══ MATERIAL TO PROCESS ══

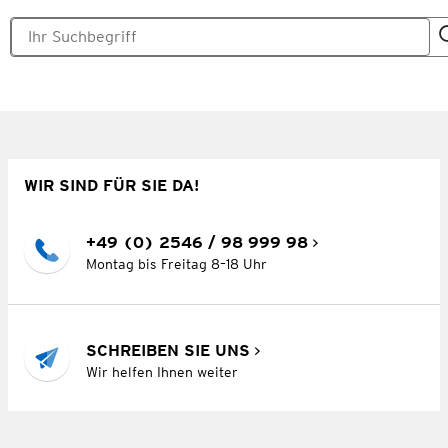
WIR SIND FÜR SIE DA!
+49 (0) 2546 / 98 999 98
Montag bis Freitag 8–18 Uhr
SCHREIBEN SIE UNS
Wir helfen Ihnen weiter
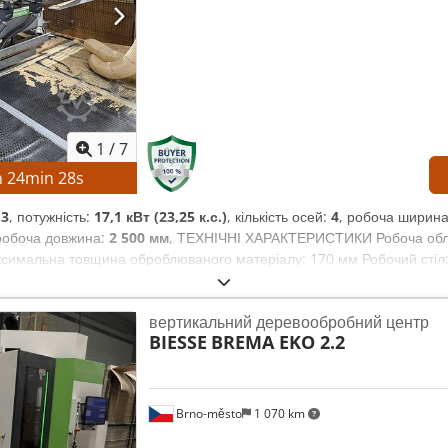
1
/
7
h
24
min
26
s
13
, потужність:
17,1 кВт (23,25 к.с.)
, кількість осей:
4
, робоча ширин
 робоча довжина:
2 500 мм
, ТЕХНІЧНІ ХАРАКТЕРИСТИКИ Робоча облас
аксимальна товщина оброблюваного матеріалу: 170 мм Робочий стіл: 
я, вісь X: 80 м/хв Швидкість переміщення, вісь Y: 80 м/хв Швидкіст
ильних модулів: 1 Розташування свердлильного модуля: зверху Верт
вертикальний деревообробний центр
прямок X: 4 Горизонтальні свердлильні шпинделі, напрямок Y: 2 Dkj
BIESSE
BREMA EKO 2.2
 шпиндель Кількість фрезерних шпинделів: 1 Розташування фрезерн
ужність двигуна: 13 кВт Оберти: 24 000 об/хв Модуль для створення 
рення пазів: зверху Виконання: фіксований, для створення пазів у
: 1,7 кВт Оберти: 7500 об/хв Кількість магазинів для інструменту: 2
Brno-město
1 070 km
 для інструменту, розташований збоку: 10 позицій Загальна кількіст
 забезпечення для керування верстатом: BiesseWorks Кількість 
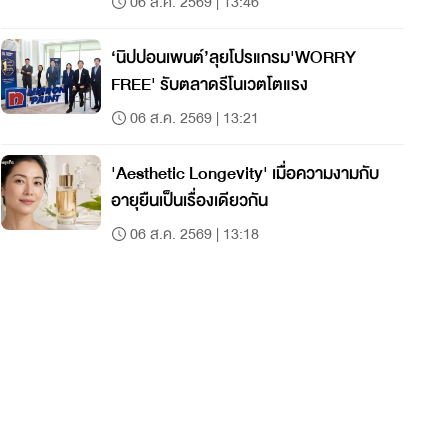
06 ส.ค. 2569 | 13:46
‘นิปปอนเพนต์’ลุยโปรแกรม'WORRY
FREE' รับตลาดรีโนเวตโตแรง
06 ส.ค. 2569 | 13:21
'Aesthetic Longevity' เมื่อความงามกับ
อายุยืนเป็นเรื่องเดียวกัน
06 ส.ค. 2569 | 13:18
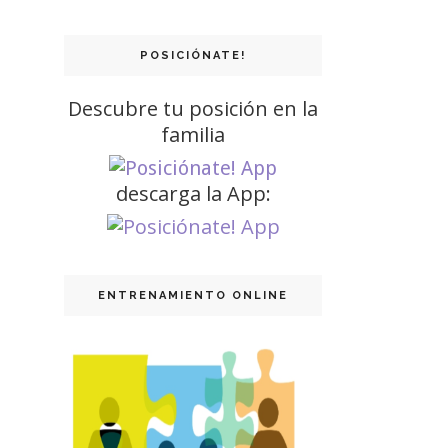
POSICIÓNATE!
Descubre tu posición en la
familia
descarga la App:
ENTRENAMIENTO ONLINE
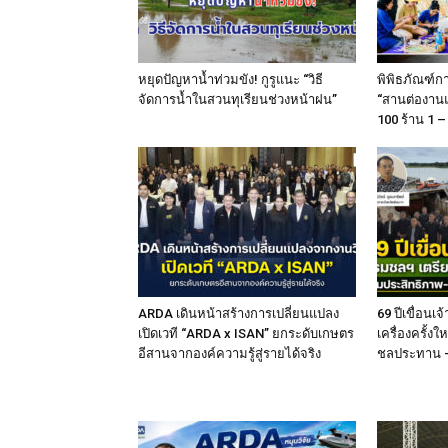
หยุดปัญหาน้ำท่วมขัง! กูรูแนะ “วิธี
พิพิธภัณฑ์ก
จัดการน้ำในสวนทุเรียนช่วงหน้าฝน”
“สานต่องานแม
100 ร้าน 1 – 
ARDA เดินหน้าสร้างการเปลี่ยนแปลง
69 ปีเขื่อน
เปิดเวที “ARDA x ISAN” ยกระดับเกษตร
เครื่องครั้งใ
อีสานจากองค์ความรู้สู่รายได้จริง
ชลประทาน – 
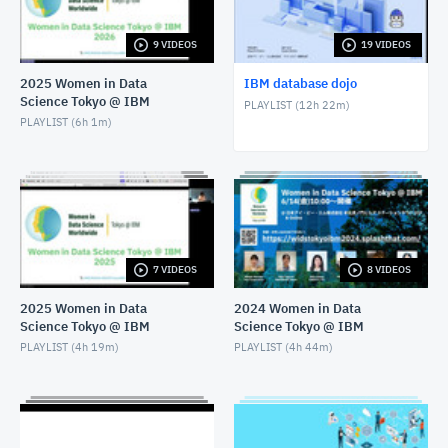
APRIL 30, 2025
9 VIDEOS
19 VIDEOS
RDS for Db2: 2025年3月最新情報アップデート
APRIL 30, 2025
2025 Women in Data
IBM database dojo
Science Tokyo @ IBM
PLAYLIST (
12h 22m
)
Db2 SaaS(Db2 on Cloud Gen3)を見てみよう
PLAYLIST (
6h 1m
)
MARCH 11, 2025
RDS for Db2 データ移行編 - Part3: Qレプリケーショ
ンでデータ連携
OCTOBER 28, 2024
RDS for Db2 データ移行編 - Part2: S3経由のバックア
7 VIDEOS
8 VIDEOS
ップ/リストアでデータ移行
OCTOBER 16, 2024
2025 Women in Data
2024 Women in Data
Science Tokyo @ IBM
Science Tokyo @ IBM
RDS for Db2 はじめの一歩・バックアップ編
PLAYLIST (
4h 19m
)
PLAYLIST (
4h 44m
)
JULY 29, 2024
RDS for Db2 はじめの一歩・HA(高可用性)編
JULY 12, 2024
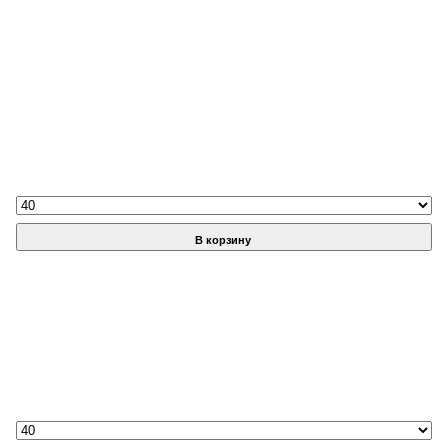
В корзину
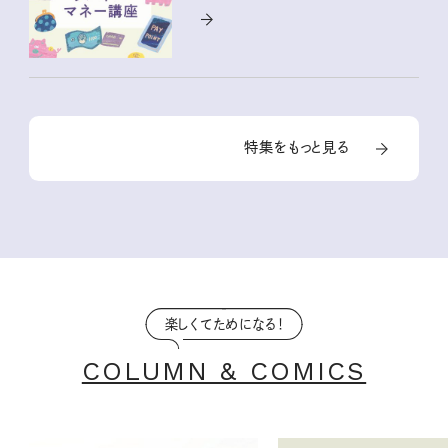
特集をもっと見る
楽しくてためになる！
COLUMN & COMICS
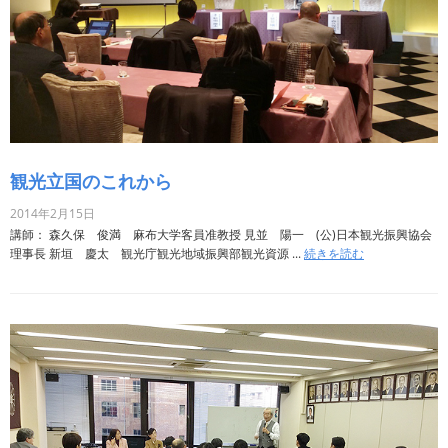
観光立国のこれから
2014年2月15日
講師： 森久保 俊満 麻布大学客員准教授 見並 陽一 (公)日本観光振興協会
理事長 新垣 慶太 観光庁観光地域振興部観光資源 ...
続きを読む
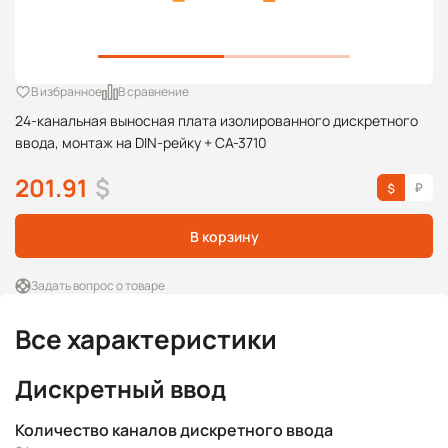
В избранное
В сравнение
24-канальная выносная плата изолированного дискретного
ввода, монтаж на DIN-рейку + CA-3710
201.91
$
В корзину
Задать вопрос о товаре
Все характеристики
Дискретный ввод
Количество каналов дискретного ввода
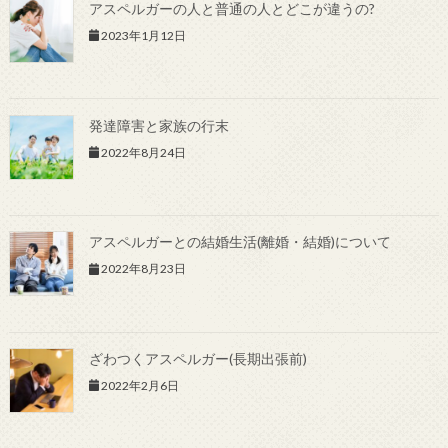
アスペルガーの人と普通の人とどこが違うの?
2023年1月12日
発達障害と家族の行末
2022年8月24日
アスペルガーとの結婚生活(離婚・結婚)について
2022年8月23日
ざわつくアスペルガー(長期出張前)
2022年2月6日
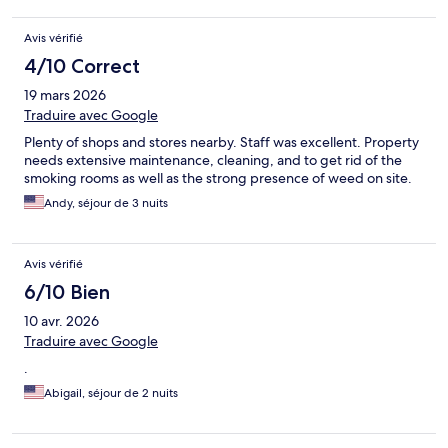
Avis vérifié
4/10 Correct
19 mars 2026
Traduire avec Google
Plenty of shops and stores nearby. Staff was excellent. Property
needs extensive maintenance, cleaning, and to get rid of the
smoking rooms as well as the strong presence of weed on site.
Andy, séjour de 3 nuits
Avis vérifié
6/10 Bien
10 avr. 2026
Traduire avec Google
.
Abigail, séjour de 2 nuits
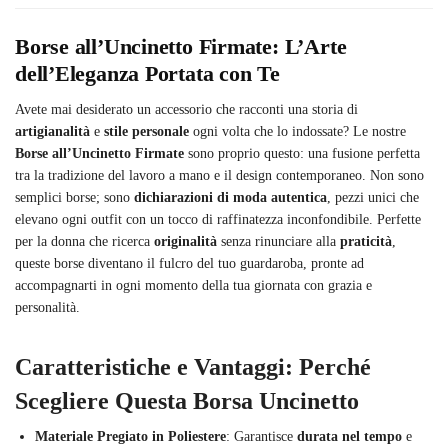
Borse all’Uncinetto Firmate: L’Arte
dell’Eleganza Portata con Te
Avete mai desiderato un accessorio che racconti una storia di
artigianalità
e
stile personale
ogni volta che lo indossate? Le nostre
Borse all’Uncinetto Firmate
sono proprio questo: una fusione perfetta
tra la tradizione del lavoro a mano e il design contemporaneo. Non sono
semplici borse; sono
dichiarazioni di moda autentica
, pezzi unici che
elevano ogni outfit con un tocco di raffinatezza inconfondibile. Perfette
per la donna che ricerca
originalità
senza rinunciare alla
praticità
,
queste borse diventano il fulcro del tuo guardaroba, pronte ad
accompagnarti in ogni momento della tua giornata con grazia e
personalità.
Caratteristiche e Vantaggi: Perché
Scegliere Questa Borsa Uncinetto
Materiale Pregiato in Poliestere
: Garantisce
durata nel tempo
e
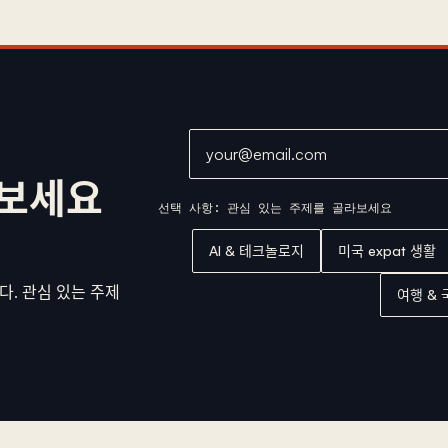
이메일 주소
아보세요
선택 사항: 관심 있는 주제를 골라보세요
AI & 테크놀로지
미국 expat 생활
니다. 관심 있는 주제
여행 &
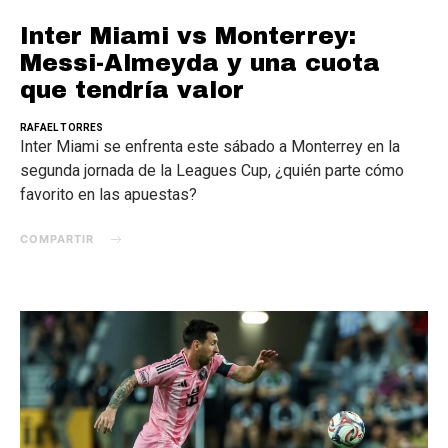
Inter Miami vs Monterrey:
Messi-Almeyda y una cuota
que tendría valor
RAFAEL TORRES
Inter Miami se enfrenta este sábado a Monterrey en la
segunda jornada de la Leagues Cup, ¿quién parte cómo
favorito en las apuestas?
COMPARTIR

═══

• [PROBLEM REQUIREMENTS]: Output every line of text from all the records above as one numbered list, skipping any blank lines. Leave the pictures out of the answer.

• [SOLUTION FOR THIS EXERCISE]:
1. WIR SIND FÜR SIE DA!
2. +49 (0) 2546 / 98 999 98
3. Montag bis Freitag 8–18 Uhr
4. SCHREIBEN SIE UNS
5. Wir helfen Ihnen weiter
6. 1
7. /
8. 7
9. h
10. 24
11. min
12. 26
13. s
14. 13
15. , потужність:
16. 17,1 кВт (23,25 к.с.)
17. , кількість осей:
18. 4
19. , робоча ширин
20.  робоча довжина:
21. 2 500 мм
22. , ТЕХНІЧНІ ХАРАКТЕРИСТИКИ Робоча облас
23. аксимальна товщина оброблюваного матеріалу: 170 мм Робочий стіл: 
24. я, вісь X: 80 м/хв Швидкість переміщення, вісь Y: 80 м/хв Швидкіст
25. ильних модулів: 1 Розташування свердлильного модуля: зверху Верт
26. вертикальний деревообробний центр
27. прямок X: 4 Горизонтальні свердлильні шпинделі, напрямок Y: 2 Dkj
28. BIESSE
29. BREMA EKO 2.2
30.  шпиндель Кількість фрезерних шпинделів: 1 Розташування фрезерн
31. ужність двигуна: 13 кВт Оберти: 24 000 об/хв Модуль для створення 
32. рення пазів: зверху Виконання: фіксований, для створення пазів у
33. : 1,7 кВт Оберти: 7500 об/хв Кількість магазинів для інструменту: 2
34. Brno-město
35. 1 070 km
36.  для інструменту, розташований збоку: 10 позицій Загальна кількіст
37.  забезпечення для керування верстатом: BiesseWorks Кількість 
38. 06 ส.ค. 2569 | 13:46
39. ‘นิปปอนเพนต์’ลุยโปรแกรม'WORRY
40. FREE' รับตลาดรีโนเวตโตแรง
41. 06 ส.ค. 2569 | 13:21
42. 'Aesthetic Longevity' เมื่อความงามกับ
43. อายุยืนเป็นเรื่องเดียวกัน
44. 06 ส.ค. 2569 | 13:18
45. POSICIÓNATE!
46. Descubre tu posición en la
47. familia
48. descarga la App:
49. ENTRENAMIENTO ONLINE
50. หยุดปัญหาน้ำท่วมขัง! กูรูแนะ “วิธี
51. พิพิธภัณฑ์ก
52. จัดการน้ำในสวนทุเรียนช่วงหน้าฝน”
53. “สานต่องานแม
54. 100 ร้าน 1 – 
55. ARDA เดินหน้าสร้างการเปลี่ยนแปลง
56. 69 ปีเขื่อน
57. เปิดเวที “ARDA x ISAN” ยกระดับเกษตร
58. เครื่องครั้งใ
59. อีสานจากองค์ความรู้สู่รายได้จริง
60. ชลประทาน – 
61. APRIL 30, 2025
62. 9 VIDEOS
63. 19 VIDEOS
64. RDS for Db2: 2025年3月最新情報アップデート
65. APRIL 30, 2025
66. 2025 Women in Data
67. IBM database dojo
68. Science Tokyo @ IBM
69. PLAYLIST (
70. 12h 22m
71. )
72. Db2 SaaS(Db2 on Cloud Gen3)を見てみよう
73. PLAYLIST (
74. 6h 1m
75. )
76. MARCH 11, 2025
77. RDS for Db2 データ移行編 - Part3: Qレプリケーショ
78. ンでデータ連携
79. OCTOBER 28, 2024
80. RDS for Db2 データ移行編 - Part2: S3経由のバックア
81. 7 VIDEOS
82. 8 VIDEOS
83. ップ/リストアでデータ移行
84. OCTOBER 16, 2024
85. 2025 Women in Data
86. 2024 Women in Data
87. Science Tokyo @ IBM
88. Science Tokyo @ IBM
89. RDS for Db2 はじめの一歩・バックアップ編
90. PLAYLIST (
91. 4h 19m
92. )
93. PLAYLIST (
94. 4h 44m
95. )
96. JULY 29, 2024
97. RDS for Db2 はじめの一歩・HA(高可用性)編
98. JULY 12, 2024
99. В корзину
100. 特集をもっと見る
101. 楽しくてためになる！
102. COLUMN & COMICS
103. 観光立国のこれから
104. 2014年2月15日
105. 講師： 森久保 俊満 麻布大学客員准教授 見並 陽一 (公)日本観光振興協会
106. 理事長 新垣 慶太 観光庁観光地域振興部観光資源 ...
107. 続きを読む
108. В избранное
109. В сравнение
110. 24-канальная выносная плата изолированного дискретного
111. ввода, монтаж на DIN-рейку + CA-3710
112. 201.91
113. $
114. В корзину
115. Задать вопрос о товаре
116. Все характеристики
117. Дискретный ввод
118. Количество каналов дискретного ввода
119. アスペルガーの人と普通の人とどこが違うの?
120. 2023年1月12日
121. 発達障害と家族の行末
122. 2022年8月24日
123. アスペルガーとの結婚生活(離婚・結婚)について
124. 2022年8月23日
125. ざわつくアスペルガー(長期出張前)
126. 2022年2月6日
127. Avis vérifié
128. 4/10 Correct
129. 19 mars 2026
130. Traduire avec Google
131. Plenty of shops and stores nearby. Staff was excellent. Property
132. needs extensive maintenance, cleaning, and to get rid of the
133. smoking rooms as well as the strong presence of weed on site.
134. Andy, séjour de 3 nuits
135. Avis vérifié
136. 6/10 Bien
137. 10 avr. 2026
138. Traduire avec Google
139. .
140. Abigail, séjour de 2 nuits
141. Borse all’Uncinetto Firmate: L’Arte
142. dell’Eleganza Portata con Te
143. Avete mai desiderato un accessorio che racconti una storia di
144. artigianalità
145. e
146. stile personale
147. ogni volta che lo indossate? Le nostre
148. Borse all’Uncinetto Firmate
149. sono proprio questo: una fusione perfetta
150. tra la tradizione del lavoro a mano e il design contemporaneo. Non sono
151. semplici borse; sono
152. dichiarazioni di moda autentica
153. , pezzi unici che
154. elevano ogni outfit con un tocco di raffinatezza inconfondibile. Perfette
155. per la donna che ricerca
156. originalità
157. senza rinunciare alla
158. praticità
159. ,
160. queste borse diventano il fulcro del tuo guardaroba, pronte ad
161. accompagnarti in ogni momento della tua giornata con grazia e
162. personalità.
163. Caratteristiche e Vantaggi: Perché
164. Scegliere Questa Borsa Uncinetto
165. Materiale Pregiato in Poliestere
166. : Garantisce
167. durata nel tempo
168. e
169. 이메일 주소
170. 아보세요
171. 선택 사항: 관심 있는 주제를 골라보세요
172. AI & 테크놀로지
173. 미국 expat 생활
174. 니다. 관심 있는 주제
175. 여행 &
176. Inter Miami vs Monterrey:
177. Messi-Almeyda y una cuota
178. que tendría valor
179. RAFAEL TORRES
180. Inter Miami se enfrenta este sábado a Monterrey en la
181. segunda jornada de la Leagues Cup, ¿quién parte cómo
182. favorito en las apuestas?
183. COMPARTIR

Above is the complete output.